- [EXERCISE]: Copy out each line of the records that contains the string "through".

- [STUDY MATERIAL]:
_ _ _ _ _ _ _

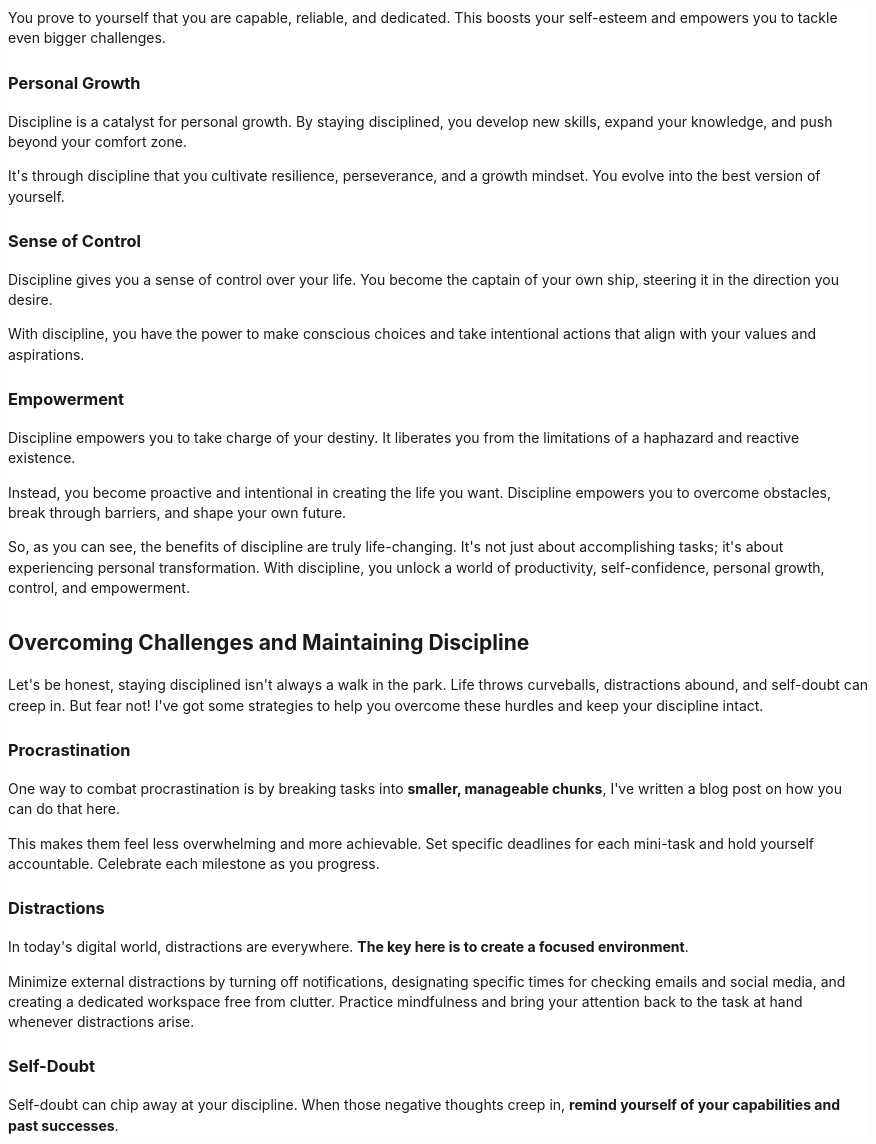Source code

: You prove to yourself that you are capable, reliable, and dedicated. This boosts your self-esteem and empowers you to tackle even bigger challenges.

### Personal Growth
Discipline is a catalyst for personal growth. By staying disciplined, you develop new skills, expand your knowledge, and push beyond your comfort zone.

It's through discipline that you cultivate resilience, perseverance, and a growth mindset. You evolve into the best version of yourself.

### Sense of Control
Discipline gives you a sense of control over your life. You become the captain of your own ship, steering it in the direction you desire.

With discipline, you have the power to make conscious choices and take intentional actions that align with your values and aspirations.
 
### Empowerment
Discipline empowers you to take charge of your destiny. It liberates you from the limitations of a haphazard and reactive existence.

Instead, you become proactive and intentional in creating the life you want. Discipline empowers you to overcome obstacles, break through barriers, and shape your own future.

So, as you can see, the benefits of discipline are truly life-changing. It's not just about accomplishing tasks; it's about experiencing personal transformation. With discipline, you unlock a world of productivity, self-confidence, personal growth, control, and empowerment.

## Overcoming Challenges and Maintaining Discipline
Let's be honest, staying disciplined isn't always a walk in the park. Life throws curveballs, distractions abound, and self-doubt can creep in. But fear not! I've got some strategies to help you overcome these hurdles and keep your discipline intact.

### Procrastination
One way to combat procrastination is by breaking tasks into **smaller, manageable chunks**, I've written a blog post on how you can do that here.

This makes them feel less overwhelming and more achievable. Set specific deadlines for each mini-task and hold yourself accountable. Celebrate each milestone as you progress.

### Distractions
In today's digital world, distractions are everywhere. **The key here is to create a focused environment**.

Minimize external distractions by turning off notifications, designating specific times for checking emails and social media, and creating a dedicated workspace free from clutter. Practice mindfulness and bring your attention back to the task at hand whenever distractions arise.

### Self-Doubt
Self-doubt can chip away at your discipline. When those negative thoughts creep in, **remind yourself of your capabilities and past successes**.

_ _ _ _ _ _ _

- [OUTPUT FOR THIS EXERCISE]:
It's through discipline that you cultivate resilience, perseverance, and a growth mindset. You evolve into the best version of yourself.
Instead, you become proactive and intentional in creating the life you want. Discipline empowers you to overcome obstacles, break through barriers, and shape your own future.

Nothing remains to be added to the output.